Blog & Makaleler
İlk olarak Çin’in Hubey eyaletine bağlı Wuhan kentinde ortaya çıkan ve hızla tüm dünyaya yayılan korona virüs, binlerce kişinin ölümüne neden oldu. Hala önlenemez bir şekilde vaka sayısı artarken, virüsün en az ölüm kadar yol açtığı bir başka tehlike kapıda. O da insanların psikolojilerinde meydana getirdiği olumsuz etki.
Birazdan detaylarını paylaşacağım Altrüizm, bu olumsuz etkilerden yalnızca bir tanesi. Bir başka deyişle diğerkâmlık dediğimde daha tanıdık gelecektir.
Aslında altrüizm, egoizmin, bencilliğin karşısındaki kavram. Yani başkalarını kendinizden daha fazla düşünmek. “Bencil bir insan olmamanın nesi bu kadar kötü?” dediğinizi duyar gibiyim. Ama atalarımızın da söylediği gibi her şeyin azı karar çoğu zarar.
Altruizm kelimesi, Türkçeye özgecilik olarak çevrilen ve “başkası için” anlamına gelen Latince kökenli bir kavram. İlk olarak Auguste Comte tarafından ortaya konulan Altruizm, birisine yarar sağlamak ya da onu zarardan ve kötülükten korumak dışında herhangi bir beklenti içinde bulunmadan yapılan yardım ve davranışlar olarak tanımlanıyor.
Altrüizm, kişinin kendi gelişim gereksinimlerini bir kenara bırakıp, yalnızca başkalarının çıkarları için yaşamak şeklinde tezahür ediyor.

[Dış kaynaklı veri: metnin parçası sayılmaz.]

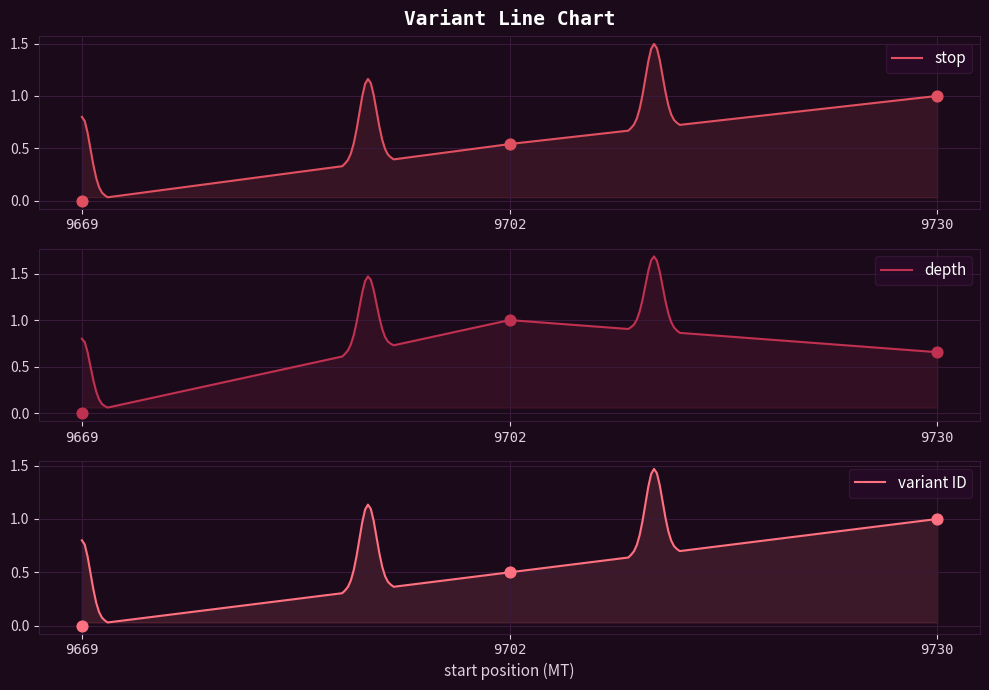

Which series contains the lowest Y value?

stop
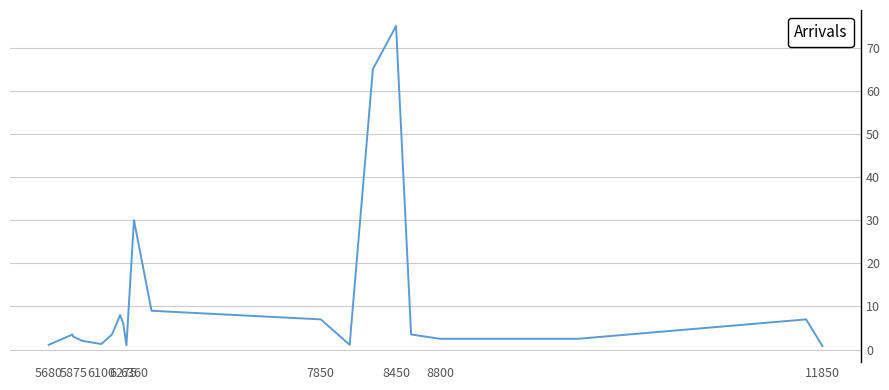

What is the difference between the maximum and minimum values?

74.2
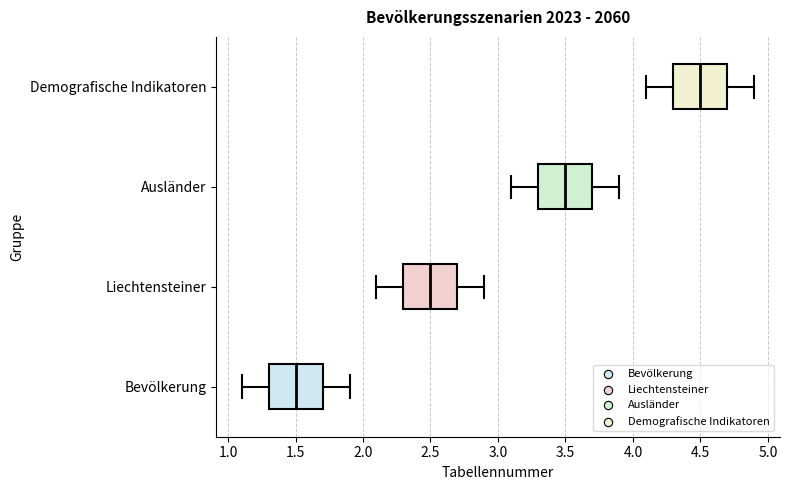

Where does the left whisker of the box for Demografische Indikatoren end on the x-axis? The values are not printed on the chart, so give them approximately, as read against the axis.

4.1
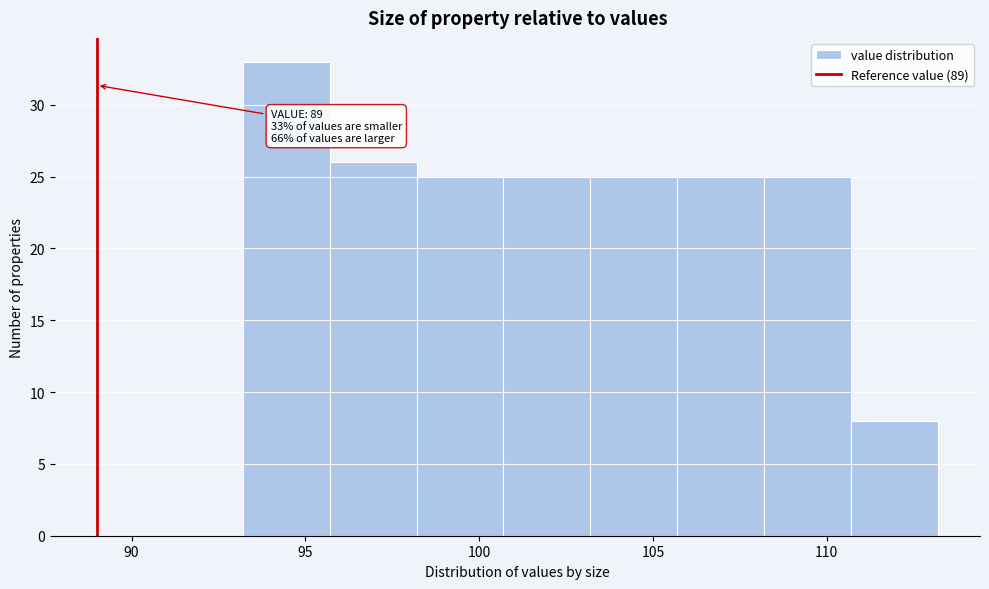

Over which range of the x-axis is the bar tallest?

93.2 to 95.7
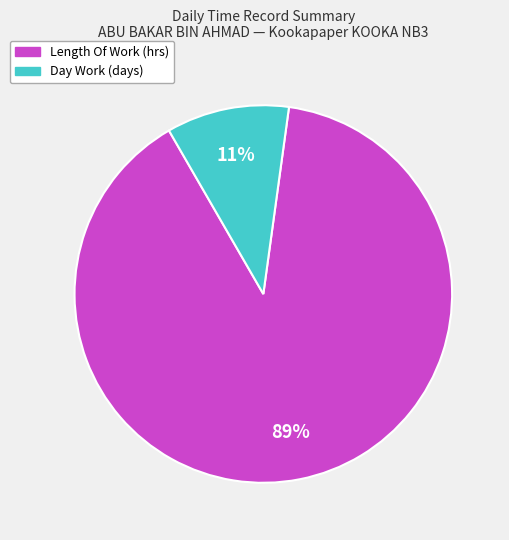

Count the number of slices in the pie.

2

Bu ruh halini çok fazla hisseden biri, başkalarını da kendisi kadar düşünmeye, insanların yararını kendi yararının önüne almaya hatta kendisinden bile daha çok etrafındakileri sevmeye başlıyor.
Aslında bu durum, kendini toplumla birlikte var eden bireyin, başkalarının çıkarlarını gözeterek kendi yaşam döngüsünün de kusursuz işlemesini sağlaması şeklinde yorumlandığında çok sıkıntılı bir şey olarak görülmüyor. Ta ki işin içine toplumları topyekûn etkileyen büyük bir olay girene kadar.
Konuyu biraz daha açacak olursak “Pandemi Psikolojisi” kitabının yazarı Steven Taylor’ın iddiasından bahsedebiliriz. Geçmiş yıllarda yaşanan salgın hastalıklar ve insanların bu dönemdeki ruhsal tepkileri üzerine bir araştırma yapan Taylor, salgınların esas olarak psikolojik bir olay olduğunu öne sürüyor.
Altrüizm etkisindeki birey, ancak diğer insanlarla bir araya gelerek, destek olarak problemlerin üstesinden geleceği inancına kapılıyor. Bu da zaten pimi çekilmiş bir bomba olan salgının, dalga dalga yayılmasını körüklüyor.
Etrafındakilere yardım etme konusunda bilinçten uzak bir paniğe sahip olan altrüistler, salgın söz konusu olduğunda da çok büyük bir yükün altına girme zorunluluğu hissediyor ve bu doğrultuda yanlış adımlar atıyor.
Şu an dünya olarak geçirdiğimiz zor zamanlar göz önünde bulundurulursa ihtiyacımız olan en son şey bilinçsiz eylemler ve panik.
Aslında işin özü yolun ortasını bulmak. Ne dünyada kendinden başka biri yokmuşçasına yaşamak çözüm, ne de hiçbir risk yokmuşçasına sokaklara dökülmek. Yardım için bile olsa. Bir süre daha evinde kal Türkiye!